Ali Hakimi Parizi


2020

pdf bib
Evaluating Sub-word Embeddings in Cross-lingual Models
Ali Hakimi Parizi | Paul Cook
Proceedings of the 12th Language Resources and Evaluation Conference

Cross-lingual word embeddings create a shared space for embeddings in two languages, and enable knowledge to be transferred between languages for tasks such as bilingual lexicon induction. One problem, however, is out-of-vocabulary (OOV) words, for which no embeddings are available. This is particularly problematic for low-resource and morphologically-rich languages, which often have relatively high OOV rates. Approaches to learning sub-word embeddings have been proposed to address the problem of OOV words, but most prior work has not considered sub-word embeddings in cross-lingual models. In this paper, we consider whether sub-word embeddings can be leveraged to form cross-lingual embeddings for OOV words. Specifically, we consider a novel bilingual lexicon induction task focused on OOV words, for language pairs covering several language families. Our results indicate that cross-lingual representations for OOV words can indeed be formed from sub-word embeddings, including in the case of a truly low-resource morphologically-rich language.

pdf bib
Joint Training for Learning Cross-lingual Embeddings with Sub-word Information without Parallel Corpora
Ali Hakimi Parizi | Paul Cook
Proceedings of the Ninth Joint Conference on Lexical and Computational Semantics

In this paper, we propose a novel method for learning cross-lingual word embeddings, that incorporates sub-word information during training, and is able to learn high-quality embeddings from modest amounts of monolingual data and a bilingual lexicon. This method could be particularly well-suited to learning cross-lingual embeddings for lower-resource, morphologically-rich languages, enabling knowledge to be transferred from rich- to lower-resource languages. We evaluate our proposed approach simulating lower-resource languages for bilingual lexicon induction, monolingual word similarity, and document classification. Our results indicate that incorporating sub-word information indeed leads to improvements, and in the case of document classification, performance better than, or on par with, strong benchmark approaches.

2019

pdf bib
UNBNLP at SemEval-2019 Task 5 and 6: Using Language Models to Detect Hate Speech and Offensive Language
Ali Hakimi Parizi | Milton King | Paul Cook
Proceedings of the 13th International Workshop on Semantic Evaluation

In this paper we apply a range of approaches to language modeling – including word-level n-gram and neural language models, and character-level neural language models – to the problem of detecting hate speech and offensive language. Our findings indicate that language models are able to capture knowledge of whether text is hateful or offensive. However, our findings also indicate that more conventional approaches to text classification often perform similarly or better.

2018

pdf bib
UNBNLP at SemEval-2018 Task 10: Evaluating unsupervised approaches to capturing discriminative attributes
Milton King | Ali Hakimi Parizi | Paul Cook
Proceedings of The 12th International Workshop on Semantic Evaluation

In this paper we present three unsupervised models for capturing discriminative attributes based on information from word embeddings, WordNet, and sentence-level word co-occurrence frequency. We show that, of these approaches, the simple approach based on word co-occurrence performs best. We further consider supervised and unsupervised approaches to combining information from these models, but these approaches do not improve on the word co-occurrence model.

pdf bib
Do Character-Level Neural Network Language Models Capture Knowledge of Multiword Expression Compositionality?
Ali Hakimi Parizi | Paul Cook
Proceedings of the Joint Workshop on Linguistic Annotation, Multiword Expressions and Constructions (LAW-MWE-CxG-2018)
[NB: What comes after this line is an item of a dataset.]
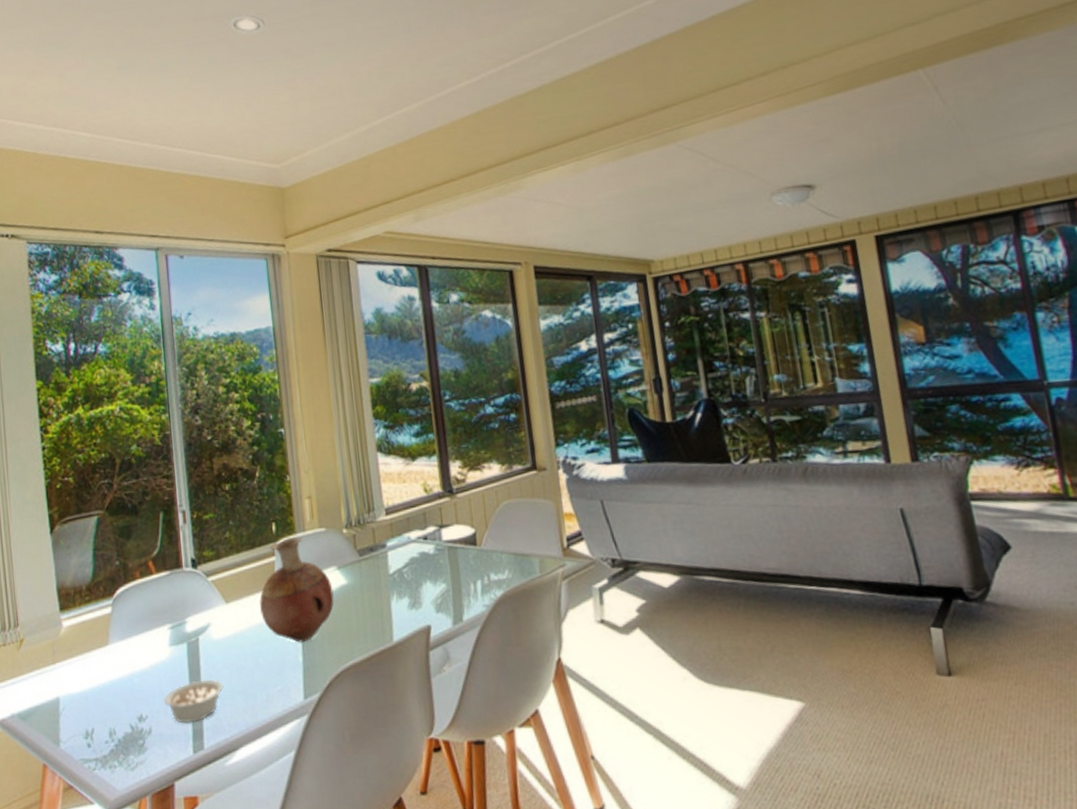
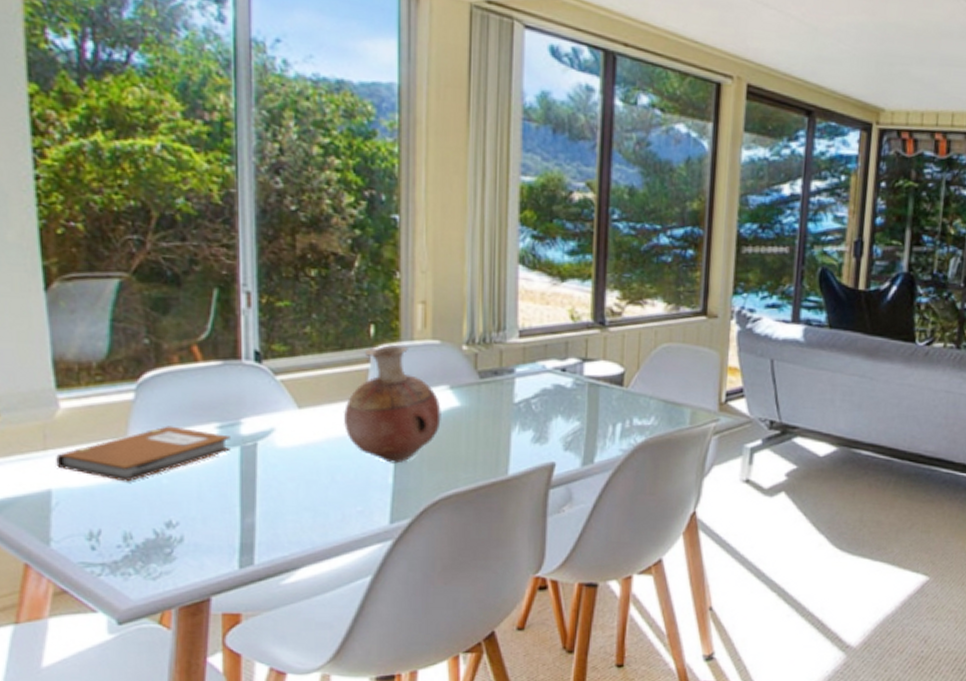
notebook: none [61,631,180,685] -> present [56,426,231,482]
legume: present [163,679,224,724] -> none [202,490,286,536]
In this paper, we propose the first model for multiword expression (MWE) compositionality prediction based on character-level neural network language models. Experimental results on two kinds of MWEs (noun compounds and verb-particle constructions) and two languages (English and German) suggest that character-level neural network language models capture knowledge of multiword expression compositionality, in particular for English noun compounds and the particle component of English verb-particle constructions. In contrast to many other approaches to MWE compositionality prediction, this character-level approach does not require token-level identification of MWEs in a training corpus, and can potentially predict the compositionality of out-of-vocabulary MWEs.